Command argument -input specifies the *.obj mesh to load, and -output specifies the output file. I've been using *.pm for the progressive meshes it outputs. Once loaded, the only command of significance is the "p" key, which will begin the progressive mesh generation process, which will write the output file when it finishes.

THE MORPHER

FUNCTION

The morpher program's function is to load a progressive mesh, refine it from a base minimum (tetrahedron) representation to what we'll call the original level by preforming the current level of vertex splits (which undo the final levels of edge collapses calculated by the collapser). Then the program will allow the user to further refine/coarsen the entir mesh, and provide a zone of refinement, which, when it intersects with the mesh, will cause the intersected area to refine itself while it remains intersected, and fall back to the original level when the zone moves away.

IMPORTANT ELEMENTS

The ProgMesh class is the major class which represents the mesh.

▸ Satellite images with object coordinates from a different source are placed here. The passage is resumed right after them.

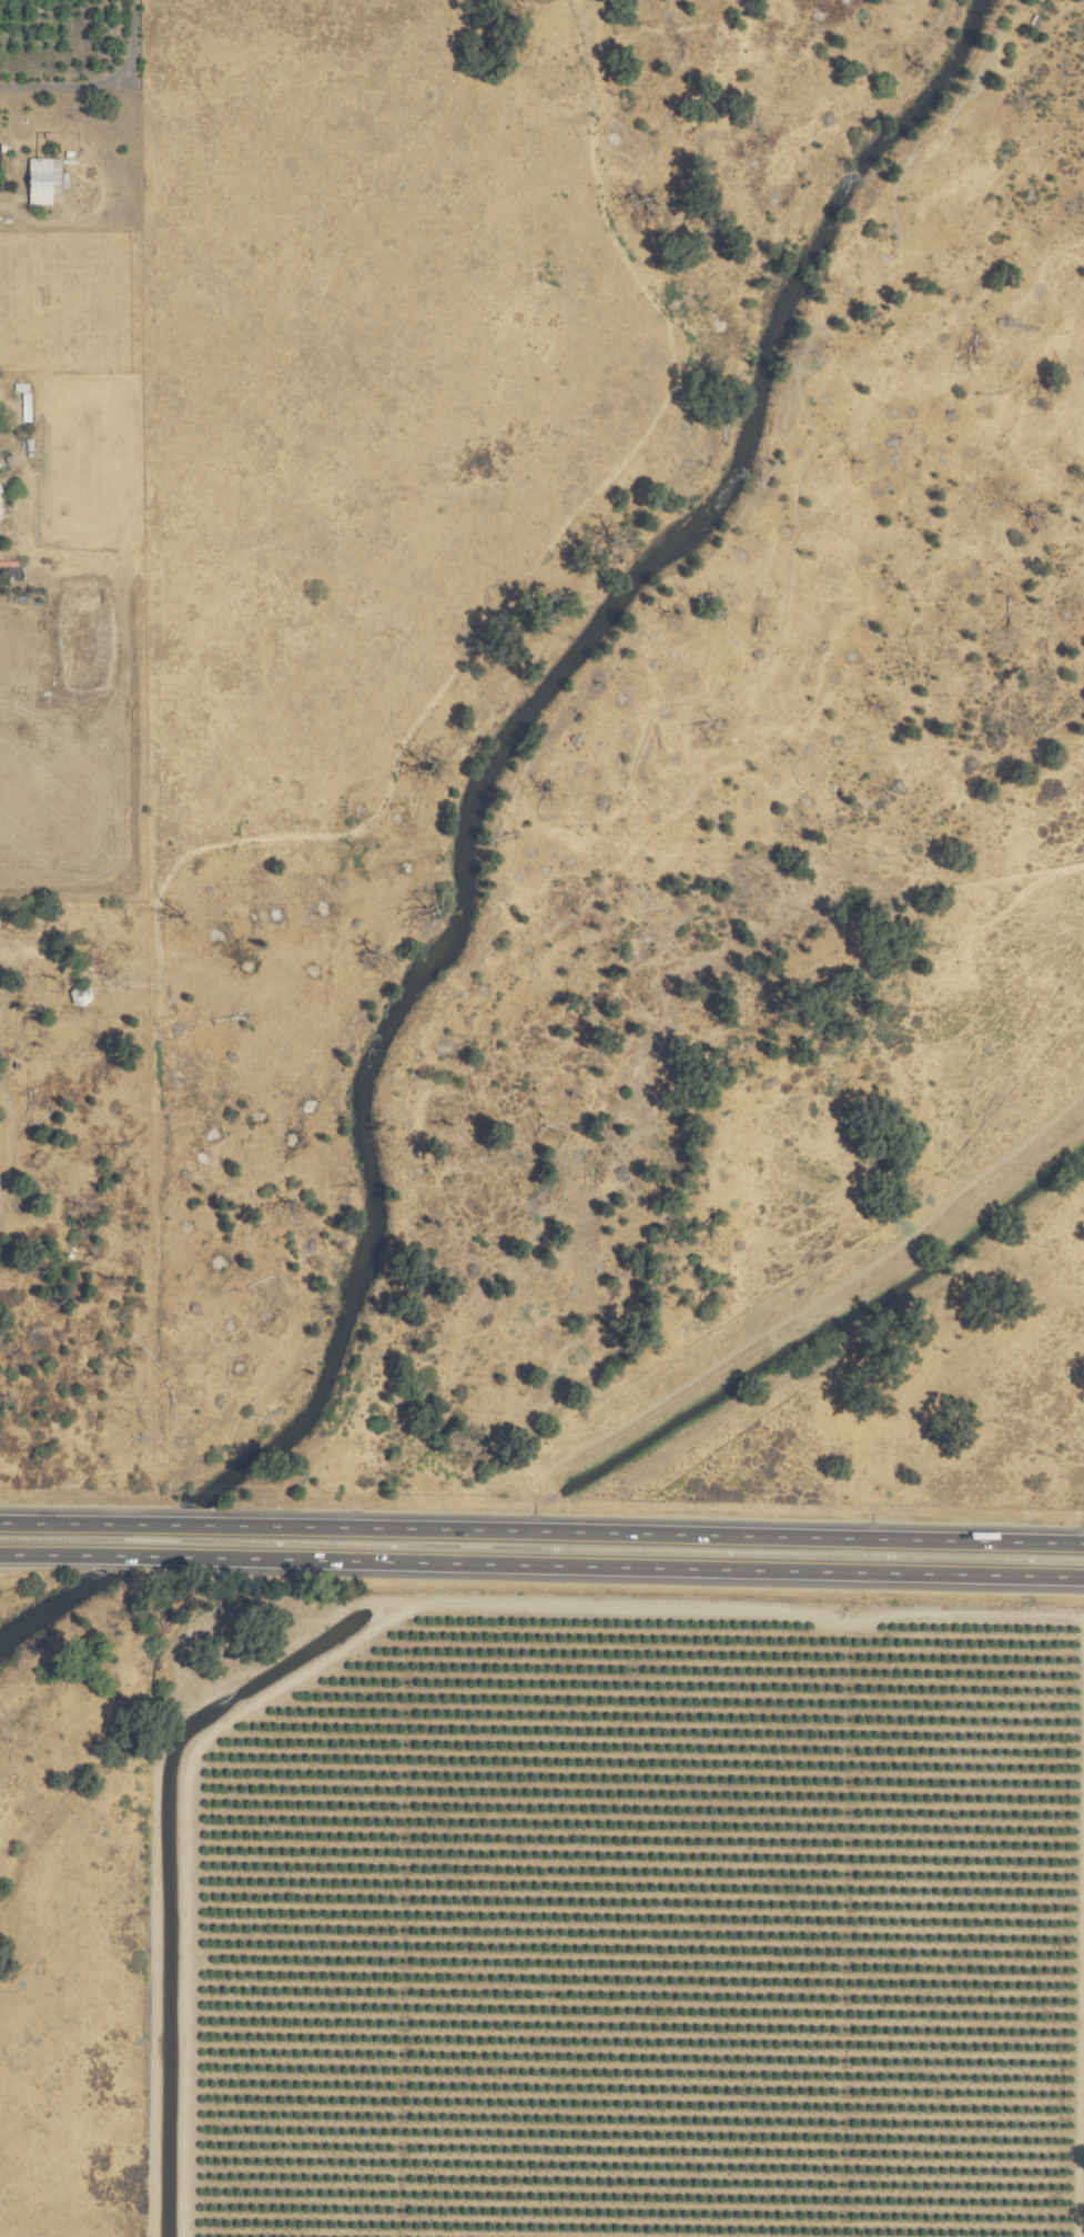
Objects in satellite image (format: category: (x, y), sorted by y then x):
crop: (45, 46)
road: (102, 87)
building: (39, 181)
crop: (532, 908)
road: (8, 1126)
road: (542, 1533)
road: (542, 1565)
crop: (638, 1942)
crop: (1078, 2113)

It contains a ptrs to the zone of refinement. It knows how to draw itself, refine and coarsen itself via edgeCollapses and vertexSplit operations.

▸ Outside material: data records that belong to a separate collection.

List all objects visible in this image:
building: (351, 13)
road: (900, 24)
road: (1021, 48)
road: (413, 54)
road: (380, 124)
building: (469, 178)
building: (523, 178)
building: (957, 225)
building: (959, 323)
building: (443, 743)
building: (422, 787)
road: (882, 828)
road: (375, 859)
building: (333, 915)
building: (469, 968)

The heirarchy of collapses/splits is stored in a forest (2) class which is a member of the ProgMesh class. The heirarchy keeps track of the state of the mesh in terms of a cut through a forest of simplifications. The heirarchy contains checks for whether or not a suggested edgeCollapse or vertexSplit function is possible.

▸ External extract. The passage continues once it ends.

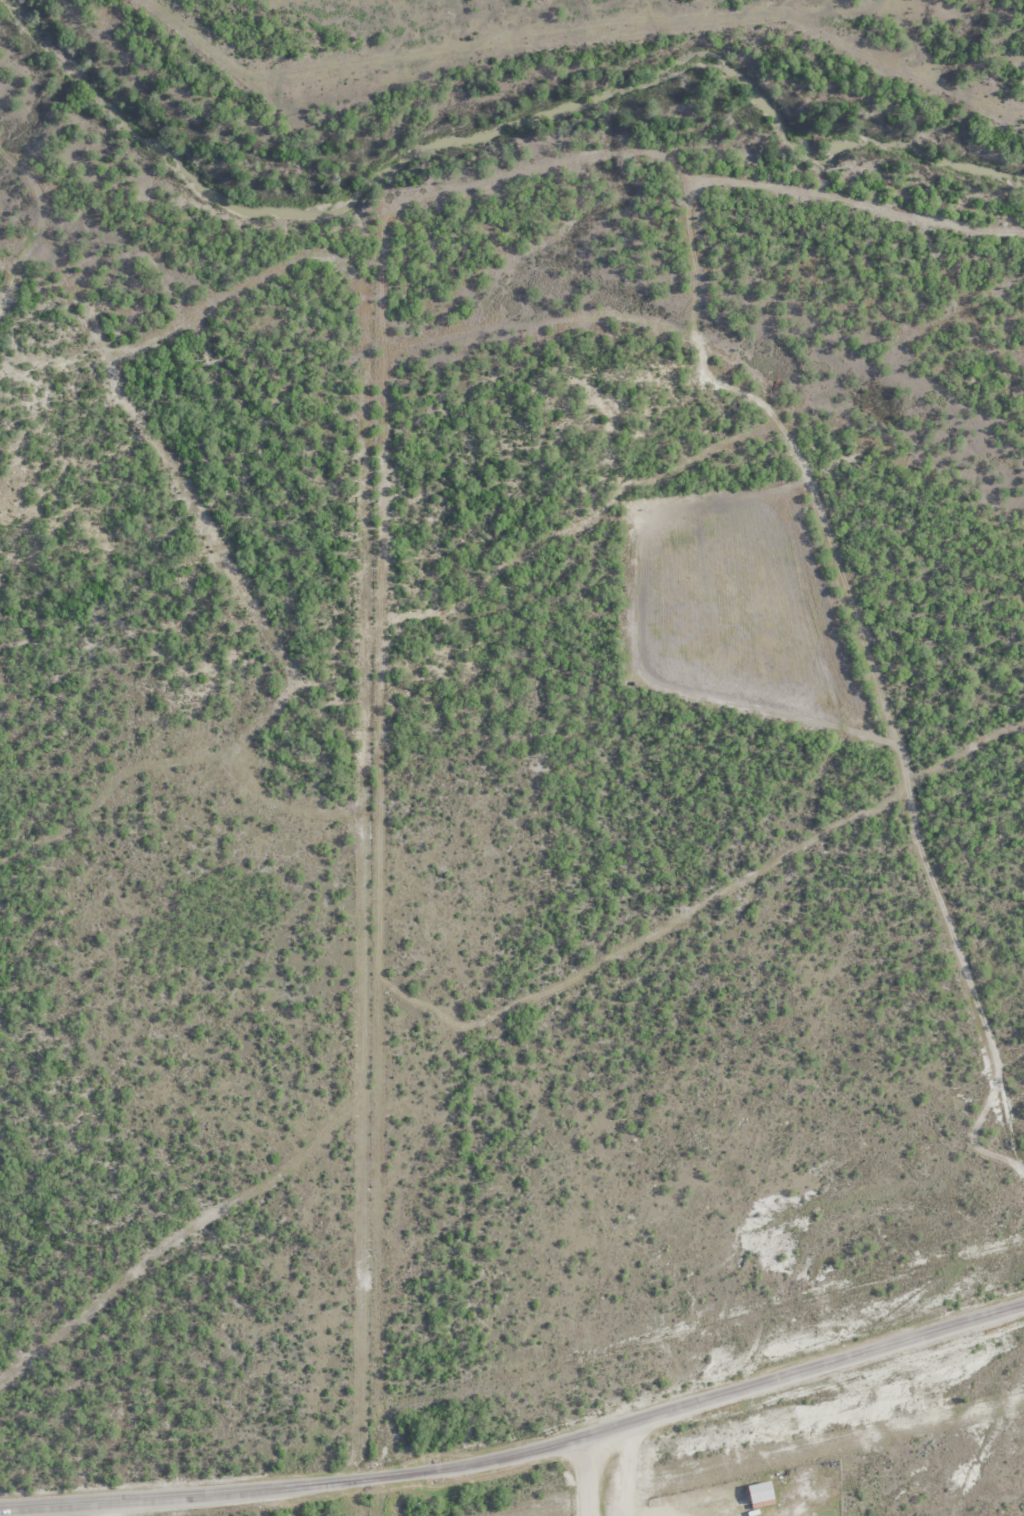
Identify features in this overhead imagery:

THE PAINT FUNCTION WITH ZONE ON

Before drawing the mesh, we get all the vertices which are currently in the mesh from the mesh's heirarchy. We then check which of these are both a) splitable and b) inside the zone of refinement. We then continue to split all splitable vertices, get all the current vertices, test them and repeat this until we can't split any more vertices. We then do exactly the opposite for vertices not in the current node of refinement: collapse them until we reach the original level of vertices.

ISSUES

There is an error which sometimes occurs. Sometimes the mesh gets "stuck" in a state where it can't further refine itself which should not occur (1 of the current nodes should be able to split at all times). This is probably due to a logic error somewhere, but I haven't been able to track it down.

USING

Command argument -input is the *.pm mesh file to load, -minfaces X is the minimum number of faces. Use i/k to move the zone of refinement away from and towards you. Use j/l to move it left and right. Use u/m to move it up and dowm. Use z to turn the zone of refinement on/off. Use r to attempt all possible refinements from the current level of nodes, and c to attempt all possible collapses (won't work with refine zone on). Use o and p to attempt to fully refine and coarsen the mesh to its peak level or its original level (also won't work with refine zone on) Use a to attempt to reset the mesh if it gets "stuck". Sometimes a causes a crash though, due to unknown errors.

THE RESULT

CLICK ME TO BEGIN VIEWING SEQUENCE!

FUTURE WORK
or: What I Wish I Had More Time For...

GENERAL

The Future Work Section...

COLLAPSER

Make it faster. Should be able to run in time proportional to the number of edges, not vertices^4.

MORPHER

Implement less stringent refinement. Add geomorph interpolation. Nicer user interface.

REFRENCES

The paper Progressive Meshes by Hugues Hopepe which we read in class was my starting point. This paper outlines the vertex split and edge collapse transformations, and also touches briefly on selective refinement. The section on progressive mesh construction is extemely concerned with mesh optimization via a lengthly algorithm for choosing the best possible next collapse. Unfortunately, I was not able to implement this algorithm or many other of his suggestions due to time constraints (the less stringent refinement criteria on the bottom page 4 seems like it could especially help).

The paper View-Dependent Refinement of Progressive Meshes also by Hoppe was a critical refrence. My implementation attempts to follow the process described in section 2.3 on Vertex Hierarchies used by Xia and Varshney to enable real-time selective refinement.